■ Page excerpt:
┌────────

[Distutils] [Python-Dev] The Breaking of distutils and PyPI for Python 3000?

Jeff Rush jeff at taupro.com
Wed Mar 19 23:59:10 CET 2008


Martin v. Löwis wrote:
> 
> I don't see the need to for PyPI. For packages (or "distributions",
> to avoid confusion with Python packages), I see two options:
> 
> a) provide a single release that supports both 2.x and 3.x.
> b) switch to Python 3 at some point (i.e. burn your bridges).
> 
> You seem to be implying that some projects may release separate
> source distributions. I cannot imagine why somebody would want
> to do that.

Yes, I am assuming that existing projects would at some point introduce a 3.x 
version and maybe continue a 2.x version as separate distros, similar to 
Python itself.  Then the large number of existing unqualified dependencies on, 
say SQLObject, would pull in the higher 3.x version and crash.  It's the older 
projects that don't get updated often that are at risk of being destabilized 
by the arrival of 3.x specific code in PyPI.  Are developers for Python 3.x 
encouraged in 3.x guidelines to release 'fat' distributions that combine 2.x 
and 3.x usable versions?

└────────

■ Data for analysis:
┌────────

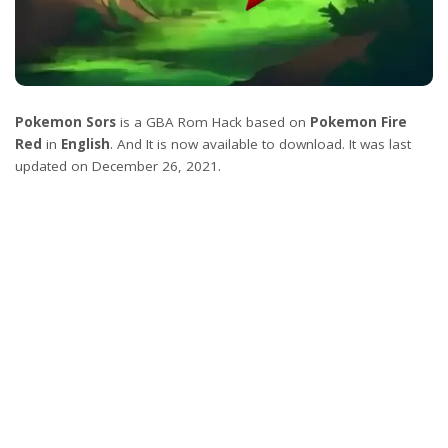
Pokemon Sors
is a GBA Rom Hack based on
Pokemon Fire
Red
in
English
. And It is now available to download. It was last
updated on December 26, 2021.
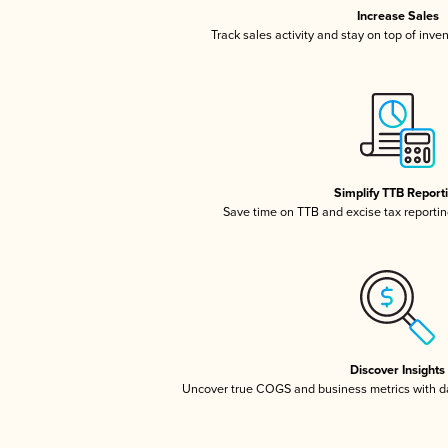
Increase Sales
Track sales activity and stay on top of inve
Simplify TTB Report
Save time on TTB and excise tax reporting
Discover Insights
Uncover true COGS and business metrics with 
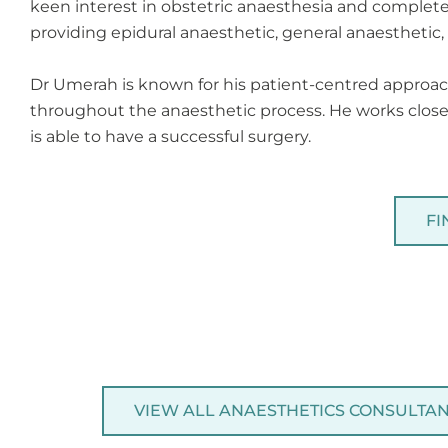
keen interest in obstetric anaesthesia and complete
providing epidural anaesthetic, general anaesthetic, l
Dr Umerah is known for his patient-centred approach
throughout the anaesthetic process. He works closel
is able to have a successful surgery.
FI
VIEW ALL ANAESTHETICS CONSULTA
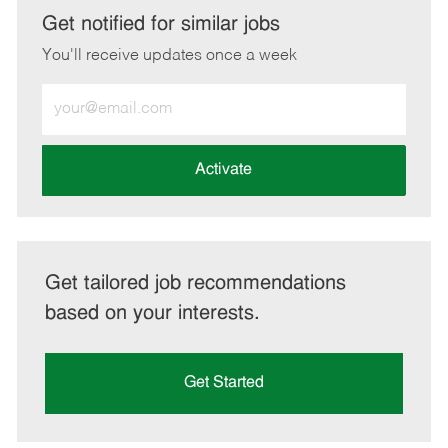
LinkedIn
Facebook
twitter
email
Get notified for similar jobs
You'll receive updates once a week
Enter
Email
address
(Required)
Activate
Get tailored job recommendations
based on your interests.
Get Started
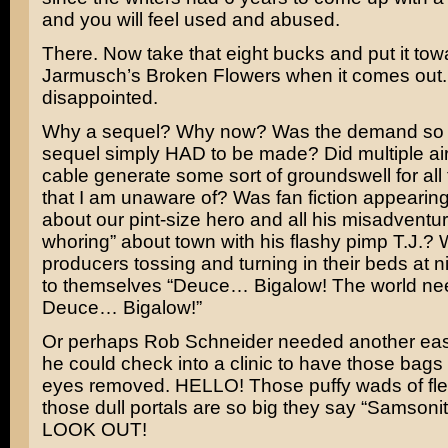
and you will feel used and abused.
There. Now take that eight bucks and put it to
Jarmusch’s
Broken Flowers
when it comes out.
disappointed.
Why a sequel? Why now? Was the demand so 
sequel simply HAD to be made? Did multiple ai
cable generate some sort of groundswell for al
that I am unaware of? Was fan fiction appearing
about our pint-size hero and all his misadventu
whoring” about town with his flashy pimp T.J.?
producers tossing and turning in their beds at n
to themselves “Deuce… Bigalow! The world n
Deuce… Bigalow!”
Or perhaps Rob Schneider needed another ea
he could check into a clinic to have those bags
eyes removed. HELLO! Those puffy wads of fl
those dull portals are so big they say “Samsoni
LOOK OUT!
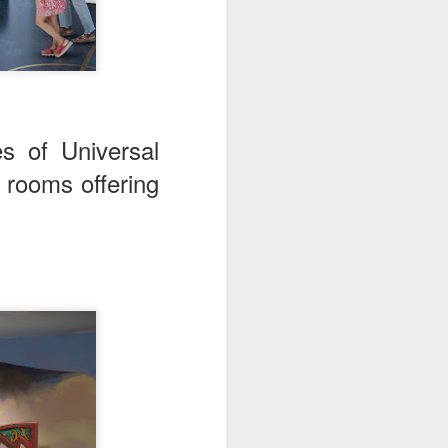
s of Universal
 rooms offering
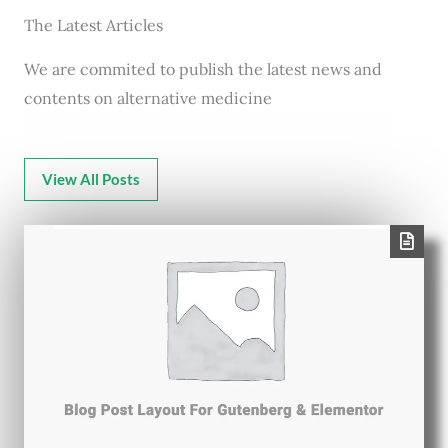
The Latest Articles
We are commited to publish the latest news and
contents on alternative medicine
View All Posts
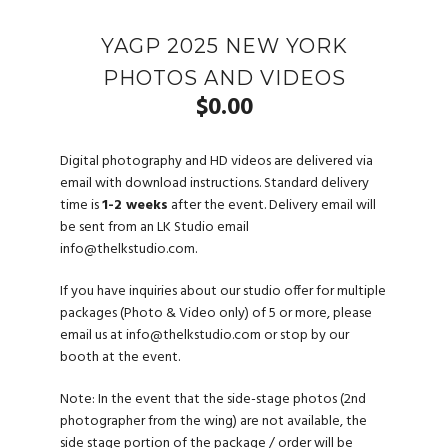
YAGP 2025 NEW YORK
PHOTOS AND VIDEOS
$
0.00
Digital photography and HD videos are delivered via
email with download instructions. Standard delivery
time is
1-2 weeks
after the event. Delivery email will
be sent from an LK Studio email
info@thelkstudio.com
.
If you have inquiries about our studio offer for multiple
packages (Photo & Video only) of 5 or more, please
email us at
info@thelkstudio.com
or stop by our
booth at the event.
Note: In the event that the side-stage photos (2nd
photographer from the wing) are not available, the
side stage portion of the package / order will be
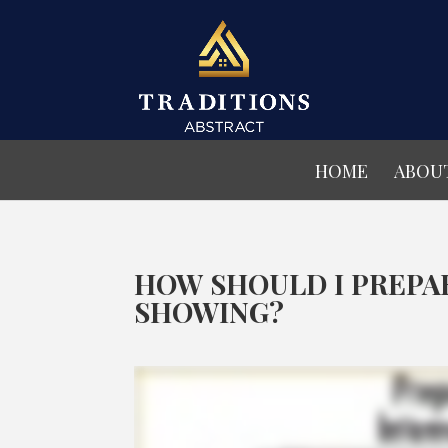
HOME
ABOU
HOW SHOULD I PREPA
SHOWING?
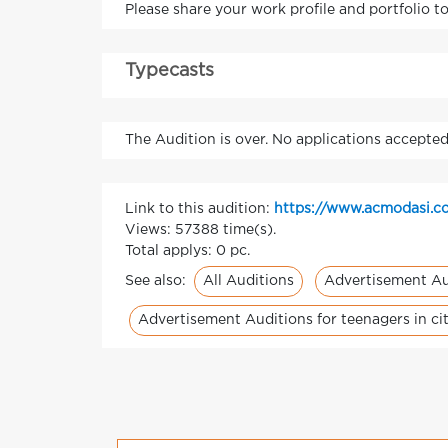
Please share your work profile and portfolio t
Typecasts
The Audition is over. No applications accepted
Link to this audition:
https://www.acmodasi.c
Views: 57388 time(s).
Total applys: 0 pc.
All Auditions
Advertisement Au
See also:
Advertisement Auditions for teenagers in cit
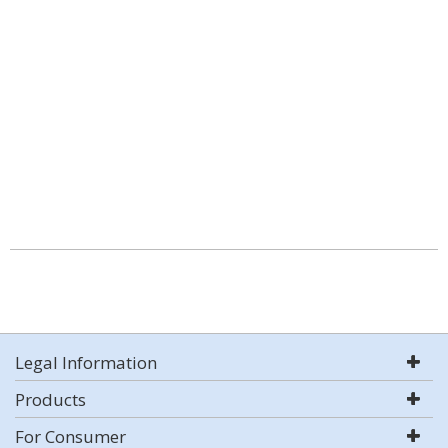
Legal Information
Products
For Consumer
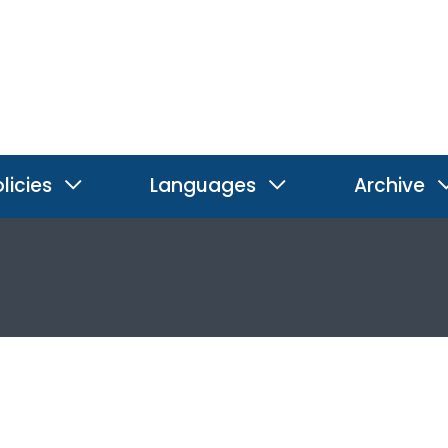
licies
Languages
Archive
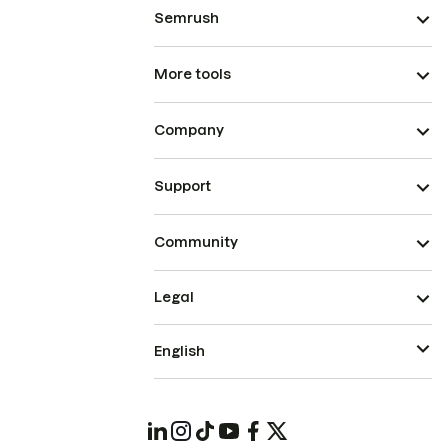
Semrush
More tools
Company
Support
Community
Legal
English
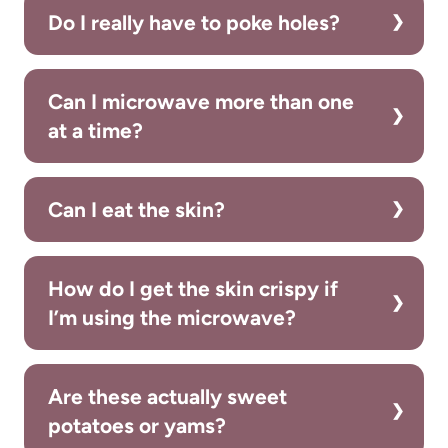
Do I really have to poke holes?
Can I microwave more than one
at a time?
Can I eat the skin?
How do I get the skin crispy if
I’m using the microwave?
Are these actually sweet
potatoes or yams?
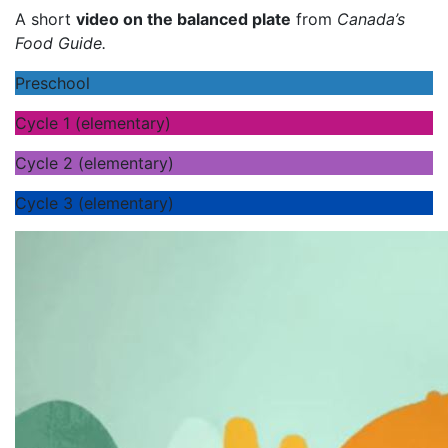
A short
video on the balanced plate
from
Canada’s
Food Guide.
Preschool
Cycle 1 (elementary)
Cycle 2 (elementary)
Cycle 3 (elementary)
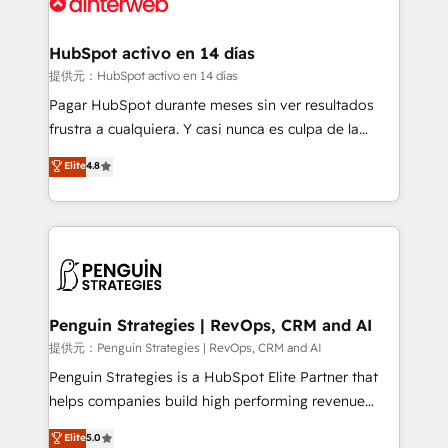
for you and execute it on HubSpot. We are on the
G-Cloud 14 CCS (Crown Commercial Service)
framework, meaning we've been accredited by
HubSpot activo en 14 días
HubSpot and vetted by the CCS, which means we
提供元：HubSpot activo en 14 días
can support public sector companies as well the
Pagar HubSpot durante meses sin ver resultados
other ones listed in our profile. Our services: -
frustra a cualquiera. Y casi nunca es culpa de la
HubSpot implementation - HubSpot CMS website
herramienta: es del enfoque con el que se
Elite
4.8
build We can do lots of things. But everything we do
implementó. Trabajamos con un catálogo de +80
is there for you to: - Grow revenue, and run your
casos de uso: cada uno resuelve un problema
business more efficiently - Build stronger
concreto de tu operación en HubSpot. La entrega
relationships with customers - Make better
toma de 1 a 3 semanas por caso, abordamos varios
decisions with data - Find a new voice and reach
en paralelo cuando tiene sentido, y siempre
more people - Get the most out of your HubSpot
confirmamos resultados antes de seguir avanzando.
investment
Empiezas a ver resultados antes de que termine el
Penguin Strategies | RevOps, CRM and AI
mes. 🏆 HubSpot Partner of the Year 2022, máximo
提供元：Penguin Strategies | RevOps, CRM and AI
reconocimiento del ecosistema. Elite Solutions
Penguin Strategies is a HubSpot Elite Partner that
Partner, el nivel más alto. +700 clientes
helps companies build high performing revenue
implementados en LATAM, Marcas como Hyatt,
operations across complex sales cycles, multi
Elite
5.0
Hospital ABC, Hogares Unión, Yves Rocher,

└────────

■ What is needed:
Carry on the mailing-list post about distutils and PyPI under Python 3000, starting after its last sentence.

■ Final answer:
There is also some hassle with 2.x programmers browsing PyPI for useful 
modules to incorporate in their programs, downloading them (w/easy_install so 
they don't see the project website) and getting streams of errors because they 
unknowningly hit a 3.x-specific version.

Perhaps a convention of a keyword or more likely a new trove classifier that 
spells outs 3.x stuff, with indicators on package info pages and query filters 
on PyPI against that?


>> 2. There have been attempts over the years to fix distutils,
>>     with the last one being in 2006 by Anthony Baxter. He
>>     stated that a major hurdle was the strong demand to
>>     respect backward compatibility and he finally gave up.
> 
> Can you kindly refer to some archived discussion for that?

http://mail.python.org/pipermail/python-dev/2006-April/063943.html

   "I started looking at this. The number of complaints I
    got when I started on this that it would break the
    existing distutils based installers totally discouraged
    me. In addition, the existing distutils codebase is ...
    not good.

    It is flatly not possible to "fix" distutils and
    preserve backwards compatibility." -Anthony Baxter


>>     One of the purposes of Python 3.0 was the freedom to
>>     break backward compatibility for the sake of "doing
>>     the right thing".  So is it now permissible to give
>>     distutils a good reworking and stop letting
>>     compatibility issues hold us back?
> 
> I don't know what the proposed changes are, but for some
> changes; in general, I feel that the need for backwards
> compatibility is exaggerated.

A controversial point, I'm afraid.  Perhaps it is time for a parallel rewrite, 
so that those setup.py who import distutils get the old behavior, and those 
who import distutils2 get the new, and we let attrition and the community 
decide which is standard.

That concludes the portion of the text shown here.